Der interessanteste Aspekt der Ariane 5 ist der, dass es sie gibt und dass sie eine große Nutzlastkapazität hat. So könnte sie potentiell auch bemannte Fahrzeuge befördern. Leider scheint es dazu aber in Westeuropa keinerlei Ambitionen mehr zu geben.

Es ist also naheliegend, dass man an einen Nachfolger denkt. Der französische Vorschlag bleibt dabei aber leider recht konventionell und eher auf die eigenen Ressourcen fokussiert. Man plant wieder mit Feststoffboostern im Maßstab großer Interkontinentalraketen und lässt jegliche Modularität beiseite. Wenn die Entwicklung also größere oder kleinere Nutzlasten bevorzugen würde, müsste man wieder von vorne anfangen. Dazu werden die jetzt als wesentlichstes Argument vorgetragenen künftigen Startkosten schnell relativiert, wenn man sie z.B. mit Space X vergleicht, fliegen deren Raketen heute schon günstiger. Auf das Kilo Nutzlast umgerechnet wird der Fortschritt selbst gegenüber der Ariane 5 zu gering.

Wie könnte dann aber die Zukunft aussehen?

Das Rezept von Space X ist konventionellste Technik, gepaart mit rationeller, industrieller Fertigung. Man darf dabei aber auch nicht vergessen, dass Space X großzügig von der NASA unterstützt wird, um das Schlagwort von der neuen Raumfahrt nicht scheitern zu lassen. Kann das ein Vorbild für Europa werden? Haben wir eine Raumfahrtagentur, die sich solche, dann notwendigerweise auf einen Standort konzentrierte Subventionen leisten kann? Hat die Industrie überhaupt die Möglichkeiten im europäischen Regel- und Vorschriftenwerk konsequent die Kosten zu optimieren?
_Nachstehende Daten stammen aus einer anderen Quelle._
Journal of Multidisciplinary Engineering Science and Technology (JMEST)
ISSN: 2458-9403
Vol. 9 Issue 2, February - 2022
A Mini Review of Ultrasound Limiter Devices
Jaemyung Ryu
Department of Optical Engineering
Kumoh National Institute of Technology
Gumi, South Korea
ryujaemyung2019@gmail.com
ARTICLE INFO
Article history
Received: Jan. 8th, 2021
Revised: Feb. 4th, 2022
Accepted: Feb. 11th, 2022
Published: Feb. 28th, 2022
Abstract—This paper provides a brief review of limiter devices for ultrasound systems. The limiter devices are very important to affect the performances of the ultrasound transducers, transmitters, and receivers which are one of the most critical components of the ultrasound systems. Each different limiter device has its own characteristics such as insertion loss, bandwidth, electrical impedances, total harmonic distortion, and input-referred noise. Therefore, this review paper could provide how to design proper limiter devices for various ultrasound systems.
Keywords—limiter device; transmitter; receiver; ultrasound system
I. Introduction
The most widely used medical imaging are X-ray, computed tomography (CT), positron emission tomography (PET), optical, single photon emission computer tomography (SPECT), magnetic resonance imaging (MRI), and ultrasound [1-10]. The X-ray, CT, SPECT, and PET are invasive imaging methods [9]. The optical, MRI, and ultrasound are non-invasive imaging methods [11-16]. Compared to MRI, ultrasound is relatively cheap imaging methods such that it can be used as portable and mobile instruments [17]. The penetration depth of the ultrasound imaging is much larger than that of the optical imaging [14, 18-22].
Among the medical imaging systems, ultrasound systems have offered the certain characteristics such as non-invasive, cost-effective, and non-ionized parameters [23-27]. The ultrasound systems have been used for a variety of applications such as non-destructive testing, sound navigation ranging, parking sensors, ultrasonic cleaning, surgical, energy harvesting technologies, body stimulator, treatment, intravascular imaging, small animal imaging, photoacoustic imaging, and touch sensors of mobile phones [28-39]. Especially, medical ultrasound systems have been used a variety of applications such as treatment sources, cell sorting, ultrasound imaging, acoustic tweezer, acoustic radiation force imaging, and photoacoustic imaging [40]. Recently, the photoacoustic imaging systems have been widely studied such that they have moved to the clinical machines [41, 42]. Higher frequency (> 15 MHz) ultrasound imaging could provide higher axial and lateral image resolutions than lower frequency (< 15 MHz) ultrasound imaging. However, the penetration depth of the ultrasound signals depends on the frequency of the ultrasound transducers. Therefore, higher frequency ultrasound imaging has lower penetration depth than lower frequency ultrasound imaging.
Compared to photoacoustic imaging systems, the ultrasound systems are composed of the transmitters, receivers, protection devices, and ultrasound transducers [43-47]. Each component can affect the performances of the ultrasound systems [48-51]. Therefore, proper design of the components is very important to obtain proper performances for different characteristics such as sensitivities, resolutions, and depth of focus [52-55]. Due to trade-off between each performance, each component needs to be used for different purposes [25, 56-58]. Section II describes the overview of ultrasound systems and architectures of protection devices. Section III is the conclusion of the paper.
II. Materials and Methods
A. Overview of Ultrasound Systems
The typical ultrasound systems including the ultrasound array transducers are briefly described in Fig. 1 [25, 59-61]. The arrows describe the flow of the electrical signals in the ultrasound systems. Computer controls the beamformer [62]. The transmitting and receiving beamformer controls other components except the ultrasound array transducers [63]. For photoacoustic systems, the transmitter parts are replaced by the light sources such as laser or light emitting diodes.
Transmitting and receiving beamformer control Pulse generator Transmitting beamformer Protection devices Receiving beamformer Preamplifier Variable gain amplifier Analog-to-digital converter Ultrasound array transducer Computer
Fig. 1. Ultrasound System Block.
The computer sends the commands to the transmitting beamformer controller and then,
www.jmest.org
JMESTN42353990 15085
Vorerst heißt „kein Konsens“, dass es überhaupt keinen künftigen, wettbewerbsfähigen, westeuropäischen Träger geben wird, da Deutschland diesen bestimmt nicht alleine stemmen wollte. Was bleibt also? Günstig auf dem Weltmarkt einzukaufen oder aber technologisch gemeinsam zu optimieren? Der logische Schritt sind wiederverwendbare Raumtransportfahrzeuge. Alleine mit dem Schlagwort ist es nicht getan und trotz gut 50 Jahren mehr oder weniger intensivem Nachdenkens ist man sich über die Details noch lange nicht einig. Ist es wirklich so schwierig oder liegt es vielleicht eher an den unterschiedlichen Interessen? Der politische Tagtraum, dass das Geld wieder mehr wird, scheint kaum zu verwirklichen zu sein. Also liegt es an der Raumfahrt selbst, konsequent die eigene Zukunft zu planen. Kann das aber auf westeuropäischer Seite bis zur nächsten Ministerratskonferenz schon gelingen?